18. Built In Functions

Gazprea has some built in functions. These built in functions may have some special behaviour that normal functions can not have, for instance many of them will work on arrays of any element type. Normally a function must specify the element type of an array argument.

The name of built in functions are reserved and a user program cannot define a function or a procedure with the same name as a built in function. If a declaration or a definition with the same name as a built-in function is encountered in a Gazprea program, then the compiler should issue an error message.

18.1. Length

length takes an array of any element type, and returns an integer representing the number of elements in the array.

integer[*] v = 1..5;

length(v) -> std_output; /* Prints 5 */

18.2. Shape

The built-in shape operates on arrays of any dimension, and returns an array listing the size of each dimension.

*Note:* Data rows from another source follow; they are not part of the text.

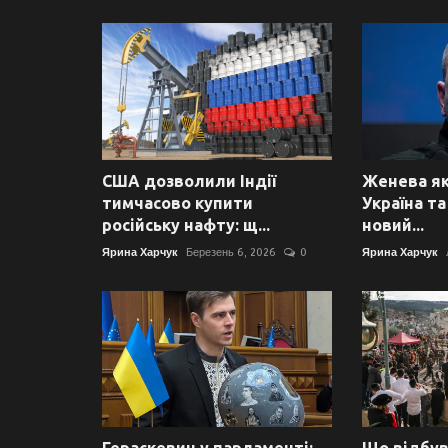
США дозволили Індії
Женева як
тимчасово купити
Україна т
російську нафту: щ...
новий...
Ярина Харчук
Березень 6, 2026
0
Ярина Харчук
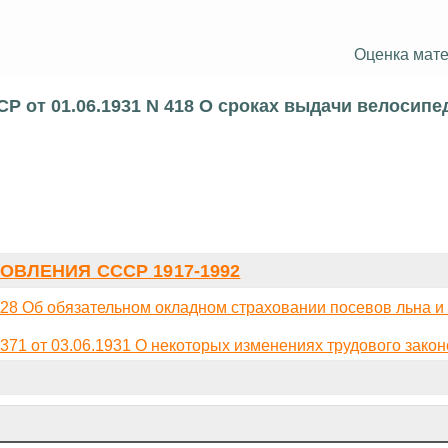
Оценка мате
Р от 01.06.1931 N 418 О сроках выдачи велосипе
ОВЛЕНИЯ СССР 1917-1992
28 Об обязательном окладном страховании посевов льна и 
1 от 03.06.1931 О некоторых изменениях трудового закон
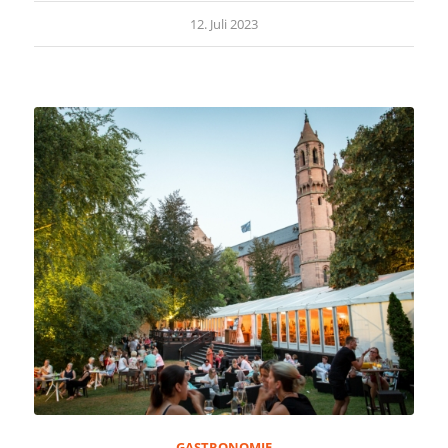
12. Juli 2023
GASTRONOMIE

integer[\*, \*] M = [[1, 2, 3], [4, 5, 6]];

shape(M) -> std_output; /* Prints [2, 3] */

18.3. Reverse

The reverse built-in takes any array, and returns a reversed version of it.

integer[*] v = 1..5;
integer[*] w = reverse(v);

v -> std_output; /* Prints 12345 */
w -> std_output; /* Prints 54321 */

18.4. Format

The format built-in takes any scalar as input and returns a string containing the formatted value of the scalar.

integer i = 24;
real r = 2.4;

"i = " || format(i) || ", r = " || format(r) || '\n' -> std_output;
// Prints: "i = 24, r = 2.4\n"

Note that format will have to allocate space to hold the return string. You will have to figure out how to manage the memory so it is reclaimed eventually.

18.5. Stream State

When reading values of certain types from std_input it is possible that an error is encountered, or that the end of the stream has been encountered. In order to handle these situations Gazprea provides a built in procedure that is implicitly defined in every file:

procedure stream_state(var input_stream) returns integer;

This function can only be called with the std_input as a parameter, but it’s general enough that it could be used if the language were expanded to include multiple input streams.

When called, stream_state will return an integer value. The return value is an error code defined as follows:

  • 0: Last read from the stream was successful.

  • 1: Last read from the stream encountered an error.

  • 2: Last read from the stream encountered the end of the stream.

stream_state is initialized to 0, which is the value return if no read has been issued.

boolean b;
integer i;

// Input stream: 9
b <- std_input;              // b = false (error reading boolean)
i = stream_state(std_input); // i = 1     (last read was error)
i <- std_input;              // i = 9     (successfully read integer)
i = stream_state(std_input); // i = 0     (last read was success)
b <- std_input;              // b = false (read end of stream)
i = stream_state(std_input); // i = 2     (last read was end of stream)

The input stream is described in more detail in the input stream section.